Boil plenty of water in a large pot or saucepan for the asparagus and the pasta. Cut off around 2cm from the base of the asparagus, then peel the asparagus but leave the tips intact. Cut the asparagus spears into fifths. Boil the asparagus for 7 - 10 minutes, or until done (see Tip).

Tip: the cooking time depends on how thick the asparagus is. Check it and boil for more or less time as needed.

Boil the asparagus
2

Finely chop the fresh herbs and grate the Parmigiano Reggiano in the meantime. Take the asparagus out of the pan when finished and set aside. Reserve 100ml per person of the cooking liquid and set aside, then add a pinch of salt to the pan and bring it back up to the boil for the tagliatelle.

Make the roux
3

Melt the butter in a deep frying pan over medium-high heat (see Tip). Whisk in the flour, then add a third of the reserved cooking liquid and whisk to combine. 

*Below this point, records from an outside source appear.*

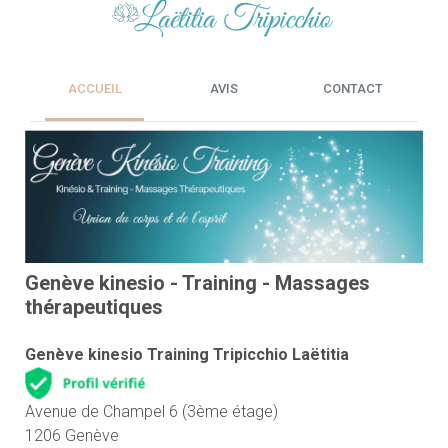
ACCUEIL
AVIS
CONTACT
Genève kinesio - Training - Massages
thérapeutiques
Genève kinesio Training Tripicchio Laëtitia
Avenue de Champel 6 (3ème étage)
1206 Genève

Tip: this technique is known as making a roux. For this, it's important that the quantities are precise; 1 tbsp butter is 15g and 1 tbsp flour is 20g.

Make the sauce
4

Repeat twice more with the rest of the cooking liquid so as to make a smooth sauce. Bring to the boil and allow to reduce for 1 - 2 minutes. Turn off the heat, then stir in the cream cheese, the asparagus and half of the Parmigiano Reggiano. Taste and season with salt and pepper as needed.

Fry the bacon lardons
5

In the meantime, boil the tagliatelle for 4 - 6 minutes. Reserve some of the pasta water, then drain and transfer to the sauce. Mix well to combine, adding some of the pasta water as necessary if the sauce is too thick. Meanwhile, heat a clean frying pan over medium-high heat and fry the bacon lardons for 3 - 4 minutes until done.

Serve
6

Serve the creamy tagliatelle on plates and top with the bacon lardons. Garnish with the fresh herbs and the rest of the Parmigiano Reggiano.